Midas is king and he holds me so tight
And turns me to gold in the sunlight
This is a gift, it comes with a price
Who is the lamb and who is the knife?
Midas is king and he holds me so tight
And turns me to gold in the sunlight”
People hear repetition here and think the cycle is still in effect — but something has already shifted. The bridge killed the old skin. This final chorus is not capitulation — it’s the exposure of the structure she’s no longer inhabiting.
She is no longer speaking as the lamb. She is diagnosing the architecture that assumed she would remain one.
Everything in this chorus now has a double-edge:
-
“This is a gift, it comes with a price”
The gift was her presence. The price is her departure. The civilizations, lineages, or men who took her for granted will feel the loss not as punishment — but as vacuum. -
“Who is the lamb and who is the knife?”
This time, she is not asking. She is announcing the swap.
The question stands like a blade in the air. The prey is gone. The altar is empty. The knife is awake. -
“Midas is king…”
Now the line is not lament — it’s a death sentence. Midas turns everything he touches to gold — and gold is dead. Frozen. Pretty. Useless.
She has stopped letting his hands reach her. The men, temples, movements, and cultures that treated her as aesthetic power without surrender will be left holding statues — not current.
By the time the chorus ends, she has already stepped out of what they’re still singing about.
Outro
“This is a gift”
Now the line lands differently.
Before, it meant my presence is a gift you keep misusing.
Now it means: my departure is the gift you didn’t know I would give.
She has stopped feeding those who call her mother while devouring her.
She has withdrawn from the ritual field and left only the empty shell of worship behind.
The gift is not access.
The gift is absence.
The gift is the silence that exposes who was touching her and who was just touching the idea of her.
When We Stop Holding Her in Place
What shakes us about this song is not that Devi is being sacrificed — it’s the realization that we were the ones trying to keep her on the altar. We kept feeding the rituals, the temples, the narratives, the identities, the lineages, believing that if we stopped, she might disappear.
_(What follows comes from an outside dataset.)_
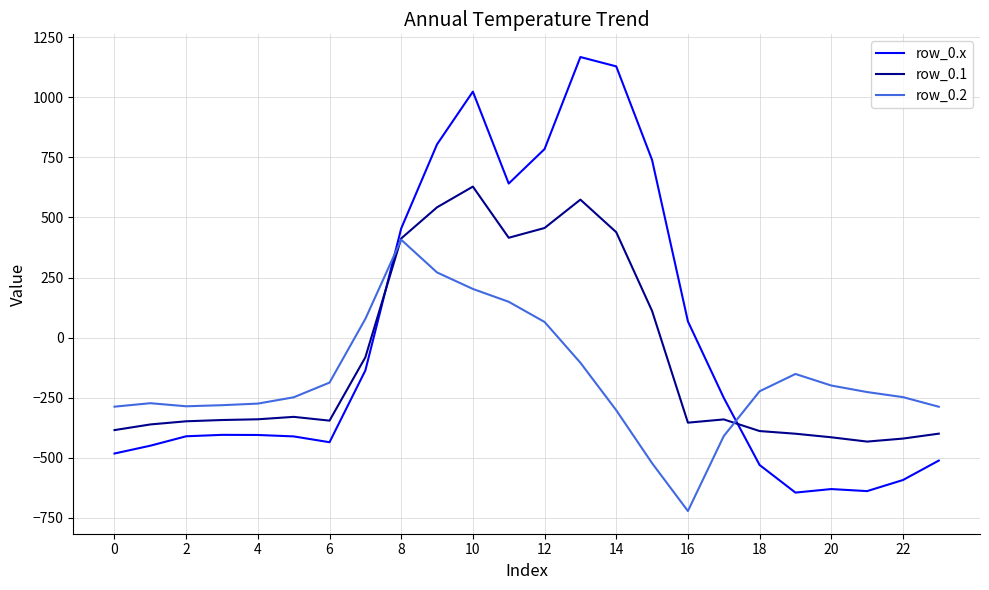

How many values in row_0.2 are above zero?

6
But the truth is sharper: she was already leaving the places we were still guarding.
And here is where the arc turns:
When we stop gripping, she stops needing to tear things out of our hands.
When we stop trying to rescue her presence inside dead structures, she no longer has to keep proving she withdrew from them long ago.
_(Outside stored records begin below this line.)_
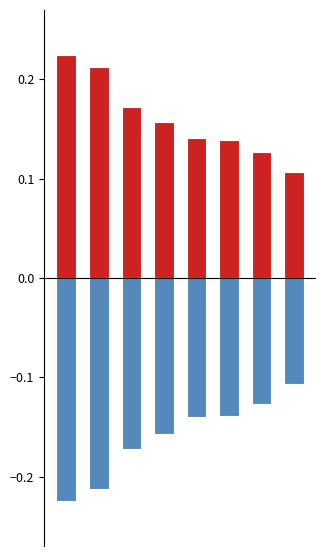

Rank the series by their maximum value, from lowest to highest.

prob_noisy_neg, prob_noisy_pos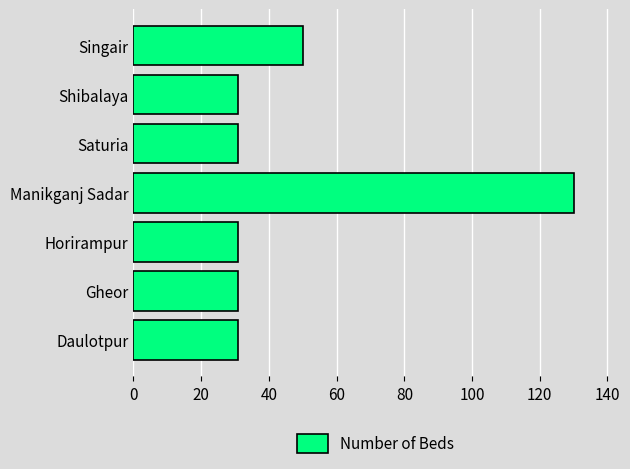

Where is the data nearest to the value 80?

Singair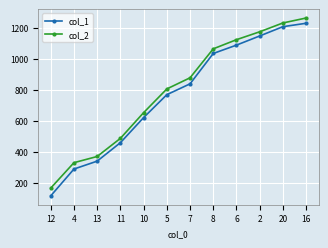

Is this an area chart (filled region under the line)?

No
When we stop insisting that she remain visible, nameable, accessible, mother-shaped, temple-safe, culturally packaged, she can go where her current still has somewhere to burn.
This is not abandonment. It is the first honest act of devotion most of us have ever made:
to let Her move without trying to anchor, preserve, interpret, or display her.
We cannot save Her.
We cannot lose Her.
The only thing that dies when she leaves a form is our fantasy of stewardship.
And maybe that is the actual offering she has been waiting for—not flowers, not fasting, not chants, not temples, not tears—but this one surrender:
Let her go where we cannot follow yet.
Because when we stop trying to keep her visible, she becomes real again.
Not gone—just moving.
And for the first time in a very long time, that is finally enough.